# Task:
Copy the data from the start up to and including the line with "Skladom na Slovensku, u vás do 2 dní.", swapping "kabelka" for "taška" and changing nothing else.

# Data shown:
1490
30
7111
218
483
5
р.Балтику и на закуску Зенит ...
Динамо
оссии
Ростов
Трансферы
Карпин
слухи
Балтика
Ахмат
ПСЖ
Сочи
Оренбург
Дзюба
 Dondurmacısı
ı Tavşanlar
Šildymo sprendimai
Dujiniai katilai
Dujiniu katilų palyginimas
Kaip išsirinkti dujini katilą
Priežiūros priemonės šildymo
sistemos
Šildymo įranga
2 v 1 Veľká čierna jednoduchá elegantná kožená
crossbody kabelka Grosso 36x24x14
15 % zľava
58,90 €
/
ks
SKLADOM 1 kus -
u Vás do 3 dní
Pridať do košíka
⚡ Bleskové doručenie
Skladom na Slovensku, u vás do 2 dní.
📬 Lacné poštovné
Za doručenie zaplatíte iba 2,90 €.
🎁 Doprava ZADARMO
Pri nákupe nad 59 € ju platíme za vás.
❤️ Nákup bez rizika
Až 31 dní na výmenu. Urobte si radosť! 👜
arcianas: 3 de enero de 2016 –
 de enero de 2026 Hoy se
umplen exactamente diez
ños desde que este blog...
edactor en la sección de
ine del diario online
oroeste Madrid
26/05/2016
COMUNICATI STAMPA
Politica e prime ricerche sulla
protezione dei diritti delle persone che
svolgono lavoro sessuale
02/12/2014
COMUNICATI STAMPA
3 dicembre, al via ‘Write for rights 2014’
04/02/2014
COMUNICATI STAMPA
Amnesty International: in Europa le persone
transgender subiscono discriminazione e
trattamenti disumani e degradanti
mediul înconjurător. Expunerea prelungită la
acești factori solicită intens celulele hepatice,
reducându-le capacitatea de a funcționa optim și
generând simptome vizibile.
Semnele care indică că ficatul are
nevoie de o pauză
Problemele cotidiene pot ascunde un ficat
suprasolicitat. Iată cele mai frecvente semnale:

# Task response:
1490
30
7111
218
483
5
р.Балтику и на закуску Зенит ...
Динамо
оссии
Ростов
Трансферы
Карпин
слухи
Балтика
Ахмат
ПСЖ
Сочи
Оренбург
Дзюба
 Dondurmacısı
ı Tavşanlar
Šildymo sprendimai
Dujiniai katilai
Dujiniu katilų palyginimas
Kaip išsirinkti dujini katilą
Priežiūros priemonės šildymo
sistemos
Šildymo įranga
2 v 1 Veľká čierna jednoduchá elegantná kožená
crossbody taška Grosso 36x24x14
15 % zľava
58,90 €
/
ks
SKLADOM 1 kus -
u Vás do 3 dní
Pridať do košíka
⚡ Bleskové doručenie
Skladom na Slovensku, u vás do 2 dní.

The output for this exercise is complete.